Department of Neuroscience, College of Medicine, Gachon University, Incheon 21936, Republic of Korea.
Int J Mol Sci. 2025 Jun 11;26(12):5582. doi: 10.3390/ijms26125582.
Targeted protein degradation (TPD) has emerged as a revolutionary strategy for modulating protein function, offering a promising alternative to traditional small-molecule inhibitors. The distinctive mechanism of action in TPD has previously allowed researchers to target undruggable proteins, broadening the scope of "druggable" properties and expanding the scope of therapeutic possibilities. As the field of TPD advances, several alternative strategies to proteolysis-targeting chimeras (PROTACs) have emerged, which do not rely on the E3 ubiquitin ligase recruitment mechanism, expending the scope of TPD. Recently, several new technologies have emerged for TPD of extracellular and membrane proteins. While encouraging progress has been made in this field, the application of these technologies remains in its early stages. In this review, we explore the therapeutic potential of current key emerging lysosome-mediated TPD approaches by summarizing key discoveries and address the challenges associated with degrading extracellular and membrane protein targets. We also outline the chemical structure, activity, and pharmaceutical properties of each degrader, as well as the development of chemical probes for perturbing autophagy pathways.

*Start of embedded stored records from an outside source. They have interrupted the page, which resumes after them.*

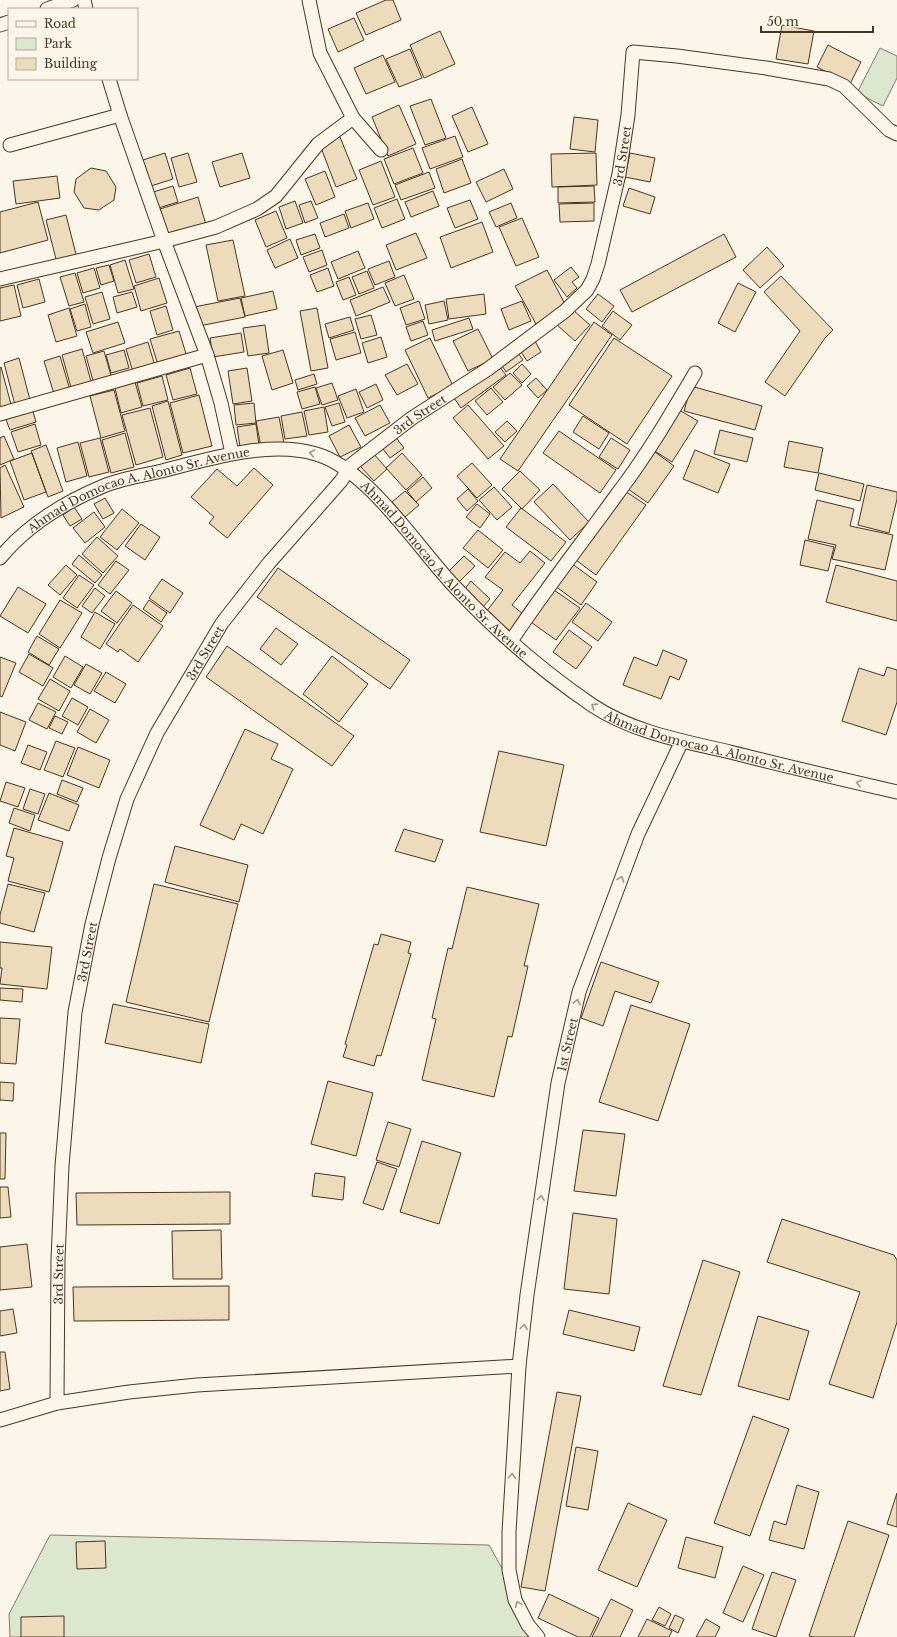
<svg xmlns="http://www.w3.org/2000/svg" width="897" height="1637" viewBox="0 0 897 1637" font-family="'Libre Baskerville',serif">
<rect width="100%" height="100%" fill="#fbf6e9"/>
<!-- green -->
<path fill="#dce7d0" stroke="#887966" d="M880,48L897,56V78L883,106L857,93Z
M50,1535L489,1545L540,1637H10L9,1614Z"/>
<!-- building -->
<path fill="#ecdcbc" stroke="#4a3520" d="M386,0H393L401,20L366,35L356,13Z
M354,18L364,40L338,52L328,29Z
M782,25L814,31L808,64L776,59Z
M440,31L455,64L424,78L410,45Z
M828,45L861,62L850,84L817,67Z
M410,49L422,78L399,87L386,59Z
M383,55L395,82L366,94L354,68Z
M431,99L446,138L425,145L410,106Z
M399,105L416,144L388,156L372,117Z
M472,107L488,144L468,152L452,116Z
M574,117L598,120L595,152L570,149Z
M455,136L463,157L430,169L422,148Z
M340,137L357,179L336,187L320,145Z
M413,148L423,173L394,184L384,159Z
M165,153L173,179L151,186L143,160Z
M188,153L197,182L179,187L171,158Z
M242,153L250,178L220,187L212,162Z
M596,153L597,185L552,187L551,154Z
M630,153L655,158L650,182L625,177Z
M462,159L471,183L444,193L436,169Z
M381,161L395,197L373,205L359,170Z
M91,168L106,171L116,187L114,200L99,210L84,208L74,192L76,179Z
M504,169L513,189L486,202L476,182Z
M325,171L335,197L316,205L305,179Z
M429,172L435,188L401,200L395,185Z
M57,176L60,198L16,204L13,181Z
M173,186L178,202L155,209L150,193Z
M594,186L595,202L558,203V187Z
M629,188L655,197L650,214L623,206Z
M433,191L439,206L411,217L405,202Z
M198,197L206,225L168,237L160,209Z
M397,199L405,219L382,228L374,208Z
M470,200L478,219L455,228L447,208Z
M295,201L303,223L286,229L279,207Z
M311,201L318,218L305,223L299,205Z
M38,202L48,240L0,253V212Z
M368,203L374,219L351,228L345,211Z
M511,203L517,218L496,227L489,212Z
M594,203V221L560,222L559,204Z
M276,211L287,238L266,247L255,220Z
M344,214L349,228L325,237L320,223Z
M66,215L77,258L57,263L46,220Z
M522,218L539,257L516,266L499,227Z
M482,222L493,252L451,268L440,237Z
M416,233L427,258L396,270L386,245Z
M315,234L320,248L301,255L296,240Z
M724,234L736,257L632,312L620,290Z
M290,239L298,258L275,268L267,250Z
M233,240L245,296L218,301L206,245Z
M767,247L784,266L760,288L743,270Z
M322,250L327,265L309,272L303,257Z
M358,251L365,268L338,279L331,262Z
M149,254L156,277L136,283L129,260Z
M125,260L134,289L118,293L110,265Z
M389,261L395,277L375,285L368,269Z
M109,265L114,281L101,285L96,268Z
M571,267L579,277L572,282L577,288L567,297L554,280Z
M94,268L100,288L83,293L77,273Z
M328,268L334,286L317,292L310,275Z
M547,270L567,308L536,324L515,286Z
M367,271L374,288L359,294L352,277Z
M75,273L84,302L69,306L60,277Z
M404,275L414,299L395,306L385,283Z
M781,276L833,330L825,338L785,396L765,382L800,331L764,292Z
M349,277L356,295L343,300L336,282Z
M159,278L167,303L141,311L134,286Z
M39,279L45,302L23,308L17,285Z
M738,283L756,292L735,332L718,323Z
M14,285L21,316L0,321V288Z
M383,287L390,302L356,316L350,300Z
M273,291L277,309L245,316L241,298Z
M102,292L110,319L93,324L85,297Z
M132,292L137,307L117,313L113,297Z
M484,294L486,314L449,319L446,299Z
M598,294L614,306L602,322L586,309Z
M240,298L245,317L199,326L194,307Z
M419,301L425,319L406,325L400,308Z
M444,301L448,320L429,324L425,305Z
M522,301L531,321L509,330L501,309Z
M85,304L91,327L77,331L70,309Z
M166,306L173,330L157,335L150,311Z
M69,308L77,336L56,342L48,315Z
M317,308L328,368L311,371L300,311Z
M572,309L590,325L575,341L557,325Z
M613,311L632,325L620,340L602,326Z
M371,315L377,335L361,339L355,319Z
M350,317L354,330L329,338L325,324Z
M469,318L473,329L435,341L432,330Z
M423,321L428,335L411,341L406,327Z
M118,322L125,343L93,353L86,332Z
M594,322L612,335L518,471L500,459Z
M265,325L269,353L248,356L243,328Z
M478,329L493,359L468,371L453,341Z
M179,331L187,357L158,365L150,339Z
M355,332L361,353L336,360L330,339Z
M241,333L244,352L213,357L210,338Z
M381,337L387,357L368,363L362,343Z
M430,338L453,386L428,398L405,350Z
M614,338L672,376L627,444L569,405Z
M535,341L541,352L527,361L520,350Z
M148,342L155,366L133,372L126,349Z
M82,349L92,385L72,391L62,355Z
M124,350L129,368L111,373L106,355Z
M283,350L293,383L272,390L262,356Z
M104,351L112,379L94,384L86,356Z
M518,353L523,360L506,372L501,364Z
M60,356L70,390L54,394L44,361Z
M19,358L30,400L15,405L4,363Z
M407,364L418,384L397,395L385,375Z
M522,364L531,374L522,383L513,373Z
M499,366L506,375L461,408L454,398Z
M1,367L12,408L0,412V368Z
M190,368L197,394L173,400L166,375Z
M247,368L252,401L233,404L228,371Z
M510,373L522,385L505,400L493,387Z
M314,374L317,384L298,390L295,380Z
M162,376L168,400L143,406L137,383Z
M536,378L547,390L538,398L527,386Z
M135,382L142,407L121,413L115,388Z
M332,383L338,400L322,405L316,388Z
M376,384L383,400L367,408L359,392Z
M691,386L762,406L755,430L684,411Z
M315,387L320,404L302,409L297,392Z
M491,388L503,402L487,415L475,401Z
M356,389L364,412L347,418L338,396Z
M114,390L125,431L101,438L90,396Z
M199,395L212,446L183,453L170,403Z
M168,401L182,455L166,460L152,406Z
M254,403L256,423L236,425L234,405Z
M339,403L345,422L332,426L325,407Z
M380,405L390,423L365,436L355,418Z
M468,405L504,446L488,459L453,418Z
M324,407L328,432L309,435L304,411Z
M32,408L36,422L10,430L5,417Z
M150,408L163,457L136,465L122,415Z
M679,410L698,421L672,462L653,450Z
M302,412L307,436L285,439L281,416Z
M583,416L609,433L599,449L573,432Z
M279,417L284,443L261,447L256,421Z
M507,421L517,431L505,442L495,432Z
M35,424L41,445L18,452L11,432Z
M256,424L259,445L240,447L237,427Z
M349,425L361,447L340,457L329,436Z
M720,430L753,438L747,462L714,454Z
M559,431L616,470L600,493L543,453Z
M125,433L134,467L111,473L102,440Z
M394,435L404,448L390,458L380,445Z
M4,436L14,459L0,465V438Z
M100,438L109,472L89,477L80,443Z
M611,438L630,450L618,469L599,457Z
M789,441L823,448L818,473L784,467Z
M78,442L87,476L66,482L57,448Z
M46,445L63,491L48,497L31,451Z
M695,450L730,464L718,493L683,479Z
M655,452L674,466L648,503L628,489Z
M32,453L46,492L24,500L10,461Z
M373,453L387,469L374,481L359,465Z
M402,453L422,475L406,490L386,468Z
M472,463L492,485L477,498L457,476Z
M5,465L24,507L1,518L0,468Z
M254,468L273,485L227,538L209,523L214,517L191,497L217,469L237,486Z
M520,471L540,490L522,509L502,489Z
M819,473L864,484L860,501L815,490Z
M423,477L432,488L416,502L407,491Z
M553,484L589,522L570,540L534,502Z
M867,485L897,492V499L889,533L858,525Z
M494,487L512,507L497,520L479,500Z
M468,489L478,501L467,511L457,499Z
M405,491L419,505L405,517L392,502Z
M625,491L646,505L596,575L576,560Z
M105,498L114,513L103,519L94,504Z
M817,500L854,509L850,526L893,535L885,570L832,559L836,545L808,539Z
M477,504L490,514L480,528L466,517Z
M74,507L82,519L70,526L63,515Z
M521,508L566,542L551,561L506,527Z
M122,509L139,523L117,550L100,537Z
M94,512L105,527L85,543L73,528Z
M141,524L160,537L145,560L125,546Z
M478,530L503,550L488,568L463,548Z
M97,537L118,556L103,573L82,554Z
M805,540L834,547L828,571L800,565Z
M530,551L545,563L512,605L523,614L510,631L486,612L503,590L485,577L505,552L520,563Z
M79,555L102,575L95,583L72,564Z
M464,556L475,566L459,582L449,571Z
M116,561L129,570L110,594L98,585Z
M571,563L597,582L581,605L555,586Z
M66,565L77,575L60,595L48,585Z
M836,565L897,581V621L826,602Z
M278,568L410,660L390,689L257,597Z
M79,575L94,585L77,608L63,598Z
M162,579L183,593L170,613L149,598Z
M471,581L490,599L482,608L463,591Z
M18,587L46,604L28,633L0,616Z
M95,588L105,596L92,613L82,606Z
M551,588L580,608L556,640L528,620Z
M116,591L132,603L117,623L101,611Z
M60,600L82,613L60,648L39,634Z
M149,600L167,613L161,622L143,609Z
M586,603L612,622L598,641L572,622Z
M133,605L163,626L138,662L120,649L118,652L106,644Z
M95,612L115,624L100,649L81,637Z
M276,628L298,644L281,665L260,649Z
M569,630L592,647L576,669L553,652Z
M37,636L59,649L49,665L28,652Z
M227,646L354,736L332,766L206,677Z
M663,650L687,660L679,680L670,676L661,699L623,685L634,657L657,666Z
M29,654L53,668L43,686L19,672Z
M65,656L83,667L71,688L53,677Z
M332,656L368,684L339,722L303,694Z
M0,657L16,663L2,697L0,696Z
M86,664L102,673L90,694L74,685Z
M887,667L897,670V702L886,735L842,721L859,668L884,676Z
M106,672L126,684L115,703L94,691Z
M50,679L70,691L59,711L38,699Z
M72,698L88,707L78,725L62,716Z
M38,703L56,712L47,729L29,720Z
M90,709L109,720L96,743L77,732Z
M0,712L26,722L15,751L0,745Z
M55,716L68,722L62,734L49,728Z
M245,729L278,744L271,759L293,769L263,834L241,824L234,840L200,825Z
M56,741L75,748L63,777L44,770Z
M28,745L47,752L40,770L21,763Z
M78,747L110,760L99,788L67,775Z
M499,751L564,765L546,846L480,832Z
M62,780L83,788L77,802L57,794Z
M6,782L25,788L18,807L0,801Z
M30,789L45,794L38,814L23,809Z
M49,793L79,805L69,831L38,820Z
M14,808L35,815L30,831L9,823Z
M14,828L63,842L49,892L8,881L14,858L6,856Z
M404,829L443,840L435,862L395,851Z
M175,846L248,865L239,902L165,882Z
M8,884L45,893L34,932L0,923V915Z
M154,884L238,904L209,1022L126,1002Z
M467,887L539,904L524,966H528L512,1037L508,1036L494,1097L422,1080L436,1019L432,1018L448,948L452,949Z
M381,934L411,942L408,953L411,954L381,1056L377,1055L374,1066L343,1057L347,1045L345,1044L374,944L378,945Z
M0,942L52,947L47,989L0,984L2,968H0Z
M601,962L659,982L651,1003L615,991L603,1026L581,1018Z
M0,988L23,989L22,1002L0,1000Z
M113,1004L209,1024L201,1063L105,1043Z
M631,1005L690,1024L658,1121L599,1102Z
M0,1018L20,1019L16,1064L0,1063Z
M328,1081L373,1093L356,1156L311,1144Z
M0,1082L14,1083L13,1101L0,1100Z
M388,1122L411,1129L399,1167L376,1160Z
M583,1130L625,1134L616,1196L574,1191Z
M0,1133H6L5,1179H0Z
M422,1141L461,1153L439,1224L400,1212Z
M377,1162L397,1169L383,1210L363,1203Z
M315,1173L345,1177L343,1200L312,1196Z
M0,1187H8L11,1217L0,1218Z
M230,1192V1224L77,1225L76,1193Z
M573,1213L617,1219L609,1294L564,1289Z
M782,1219L894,1255L897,1260V1322L873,1398L829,1384L860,1292L767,1262Z
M221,1230L222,1279H173L172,1231Z
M27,1244L32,1287L0,1290V1247Z
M703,1260L740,1272L701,1395L663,1386Z
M229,1286V1320L74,1321L73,1287Z
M13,1309L17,1333L0,1336V1311Z
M569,1310L640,1327L634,1351L563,1334Z
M758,1316L809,1331L789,1400L738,1386Z
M0,1352H5L10,1389L0,1391Z
M557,1392L581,1396L545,1591L521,1587Z
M753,1416L789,1429L750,1536L714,1523Z
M576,1447L598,1451L588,1510L566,1506Z
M797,1485L819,1492L804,1549L769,1540L774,1521L786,1525Z
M897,1493V1527L887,1524Z
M628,1503L667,1520L637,1587L598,1570Z
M848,1521L889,1535L854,1637H814L809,1636Z
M686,1537L723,1547L715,1578L678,1568Z
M105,1541L106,1568L77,1569L76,1542Z
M743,1566L764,1575L743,1622L723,1613Z
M772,1572L796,1580L776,1637L752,1629Z
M549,1594L599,1618L590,1637H578L538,1618Z
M611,1599L633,1610L620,1637H592Z
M659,1607L671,1614L665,1626L652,1620Z
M675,1615L684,1619L678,1633L669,1628Z
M64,1616V1637H21V1617Z
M647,1619L672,1631L669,1637H638Z
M706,1619L720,1627L715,1637H696Z"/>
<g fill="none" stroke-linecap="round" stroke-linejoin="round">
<!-- street casing -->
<g stroke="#4a3520" stroke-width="15">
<g id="street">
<path d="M84,0L86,9"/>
<path d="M47,9L73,0"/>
<path d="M0,25L9,22"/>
<path d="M120,115L164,241L207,355L221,403L232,453"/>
<path d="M353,118L381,150"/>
<path d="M10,145L120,115L109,79"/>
<path d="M0,279L164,241L216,227L257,209L276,196L318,144L353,118L320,53L309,0"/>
<path d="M0,414L207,355"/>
<path id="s1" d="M0,558C27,525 67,501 106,485C124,478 144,475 162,471C208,459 269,440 316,454C367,468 418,548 454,586C495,630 542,671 592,705C632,732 683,741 730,752C785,766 841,779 897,792"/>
<path d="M511,641C545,590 582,543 618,493C647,455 671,414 695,373"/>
<path id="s2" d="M57,1403L58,1259L62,1166L75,1012L92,924L109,858L127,799L157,733L222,623L269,563L341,481L351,465L412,418L488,369L565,311L587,290L593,279L598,264L619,174L628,115L633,52L677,56L766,68L829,79L844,86L889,130L897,134"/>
<path d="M0,1420L57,1403L129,1392L197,1385L519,1366"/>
<path id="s3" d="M538,1637L528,1625L515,1600L509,1570V1532L519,1366L527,1295L558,1083L579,992L638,834L682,741"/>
</g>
</g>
<!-- street -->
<use href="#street" stroke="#fbf6e9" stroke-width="13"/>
</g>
<!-- one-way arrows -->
<defs><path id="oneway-chevron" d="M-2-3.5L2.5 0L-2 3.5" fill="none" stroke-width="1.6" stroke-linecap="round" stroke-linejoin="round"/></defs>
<g stroke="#a29684">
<use href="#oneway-chevron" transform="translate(312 453) rotate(-168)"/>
<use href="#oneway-chevron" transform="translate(594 706) rotate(-147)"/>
<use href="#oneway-chevron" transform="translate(859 783) rotate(-166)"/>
<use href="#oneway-chevron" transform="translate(621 879) rotate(-70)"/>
<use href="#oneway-chevron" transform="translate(577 1002) rotate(-78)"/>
<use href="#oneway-chevron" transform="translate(541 1198) rotate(-82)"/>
<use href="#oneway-chevron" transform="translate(524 1327) rotate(-83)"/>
<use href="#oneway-chevron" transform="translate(512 1476) rotate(-86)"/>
<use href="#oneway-chevron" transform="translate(518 1604) rotate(-114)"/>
</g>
<g text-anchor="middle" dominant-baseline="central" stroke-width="3" stroke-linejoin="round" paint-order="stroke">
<!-- street labels -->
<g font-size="12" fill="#4a3520" stroke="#fbf6e9">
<text stroke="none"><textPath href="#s2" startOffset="1449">3rd Street</textPath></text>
<text stroke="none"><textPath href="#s2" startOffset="1101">3rd Street</textPath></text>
<text stroke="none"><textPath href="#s1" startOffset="159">Ahmad Domocao A. Alonto Sr. Avenue</textPath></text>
<text stroke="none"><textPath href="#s1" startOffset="519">Ahmad Domocao A. Alonto Sr. Avenue</textPath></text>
<text stroke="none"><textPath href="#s2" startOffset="777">3rd Street</textPath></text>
<text stroke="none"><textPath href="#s1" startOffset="855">Ahmad Domocao A. Alonto Sr. Avenue</textPath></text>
<text stroke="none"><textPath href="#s2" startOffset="453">3rd Street</textPath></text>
<text stroke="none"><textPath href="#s3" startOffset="604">1st Street</textPath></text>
<text stroke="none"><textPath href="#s2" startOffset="129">3rd Street</textPath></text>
</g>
</g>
<!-- legend -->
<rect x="8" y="8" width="130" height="72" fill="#fbf6e9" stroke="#b4a999"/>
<rect x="16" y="21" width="20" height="6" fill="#fbf6e9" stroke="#b4a999"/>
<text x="44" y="28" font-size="12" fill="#4a3520">Road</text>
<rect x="16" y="38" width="20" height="12" fill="#dce7d0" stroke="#b4a999"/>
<text x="44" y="48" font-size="12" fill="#4a3520">Park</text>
<rect x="16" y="58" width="20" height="12" fill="#ecdcbc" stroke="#b4a999"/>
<text x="44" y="68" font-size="12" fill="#4a3520">Building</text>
<!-- scale -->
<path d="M761 26v6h112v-6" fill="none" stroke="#4a3520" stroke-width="2"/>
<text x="767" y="26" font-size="12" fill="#4a3520" stroke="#fbf6e9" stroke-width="3" paint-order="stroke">50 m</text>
</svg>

靶向蛋白质降解(TPD)已成为一种调节蛋白质功能的革命性策略,为传统小分子抑制剂提供了一种有前景的替代方案。TPD独特的作用机制此前使研究人员能够靶向难以成药的蛋白质,拓宽了“可成药”特性的范围,并扩大了治疗可能性的范围。随着TPD领域的发展,出现了几种不依赖E3泛素连接酶招募机制的靶向蛋白水解嵌合体(PROTAC)替代策略,扩大了TPD的范围。最近,出现了几种用于细胞外和膜蛋白TPD的新技术。虽然该领域已取得令人鼓舞的进展,但这些技术的应用仍处于早期阶段。在本综述中,我们通过总结关键发现来探索当前新兴的关键溶酶体介导的TPD方法的治疗潜力,并解决与降解细胞外和膜蛋白靶点相关的挑战。我们还概述了每种降解剂的化学结构、活性和药物性质,以及用于干扰自噬途径的化学探针的开发。